Those are the two chief ways of sympathetic vision. We call our way the objective, the Egyptian the subjective. But objective and subjective are words that depend absolutely on your starting point. Spiritual and sensual are much more descriptive terms.

But there are, of course, also the two ways of volitional vision. We can see with the endless modern critical sight, analytic, and at last deliberately ugly. Or we can see as the hawk sees the one concentrated spot where beats the life-heart of our prey.

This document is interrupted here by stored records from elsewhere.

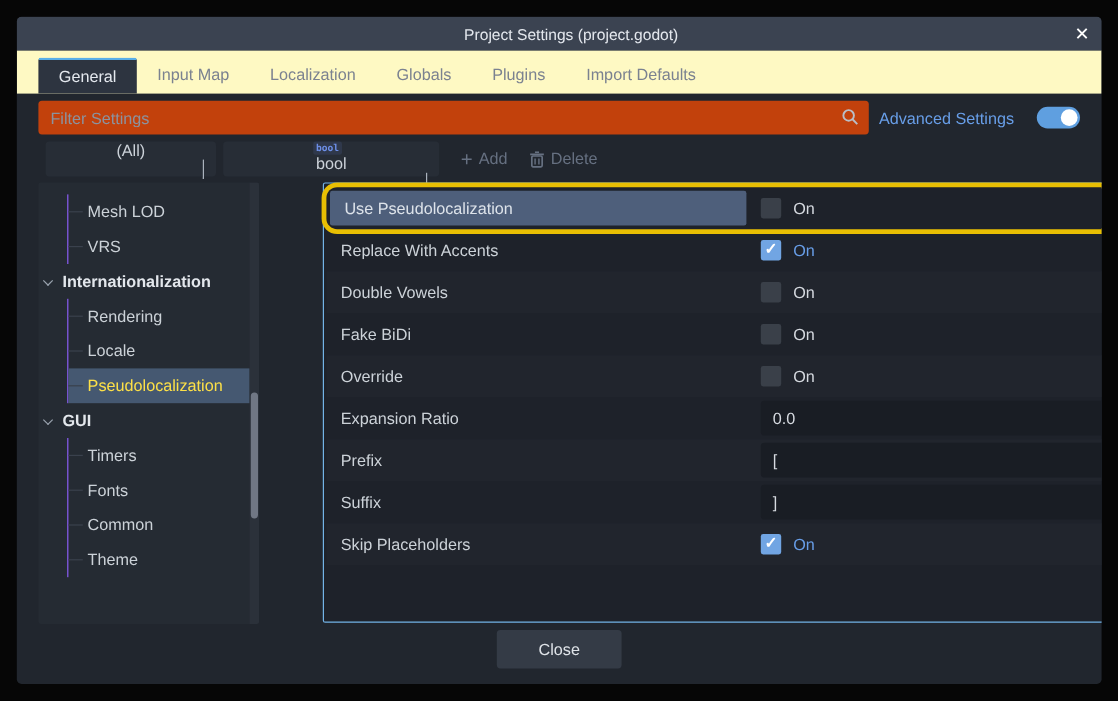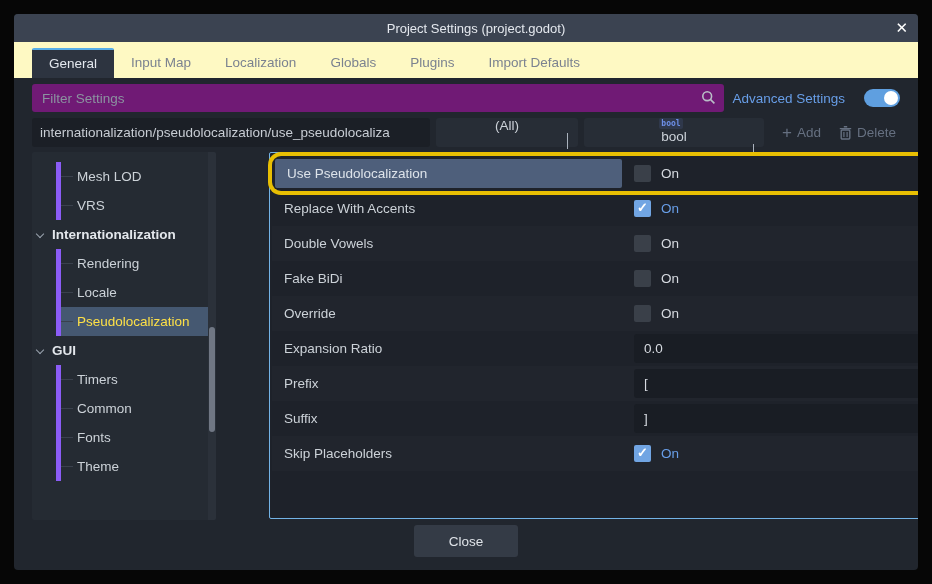--- a/index.html
+++ b/index.html
@@ -28,7 +28,7 @@
   
   .filter-row { position:absolute; left:18px; top:70px; width:868px; height:28px;
                 display:flex; align-items:center; }
-  .search-box { position:relative; width:692px; height:28px; background:#701a75;
+  .search-box { position:relative; width:692px; height:28px; background:#c2410c;
                 border-radius:3px; }
   .search-box input { width:100%; height:100%; background:transparent; border:none;
                       outline:none; color:#c8cdd4; font-size:13.5px; padding:0 30px 0 10px;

In the four modes of sight we have some choice. We have some choice to refuse tastes or smells or touch. In hearing we have the minimum of choice. Sound acts direct upon the great affective centers. We may voluntarily quicken our hearing, or make it dull. But we have really no choice of what we hear. Our will is eliminated. Sound acts direct, almost automatically, upon the affective centers. And we have no power of going forth from the ear. We are always and only recipient.

Nevertheless, sound acts upon us in various ways, according to the four primary poles of consciousness. The singing of birds acts almost entirely upon the centers of the breast. Birds, which live by flight, impelled from the strong conscious-activity of the breast and shoulders, have become for us symbols of the spirit, the upper mode of consciousness. Their legs have become idle, almost insentient twigs. Only the tail flirts from the center of the sensual will.

But their singing acts direct upon the upper, or spiritual centers in us. So does almost all our music, which is all Christian in tendency. But modern music is analytical, critical, and it has discovered the power of ugliness. Like our martial music, it is of the upper plane, like our martial songs, our fifes and our brass-bands. These act direct upon the thoracic ganglion. Time was, however, when music acted upon the sensual centers direct. We hear it still in savage music, and in the roll of drums, and in the roaring of lions, and in the howling of cats. And in some voices still we hear the deeper resonance of the sensual mode of consciousness. But the tendency is for everything to be brought on to the upper plane, whilst the lower plane is just worked automatically from the upper.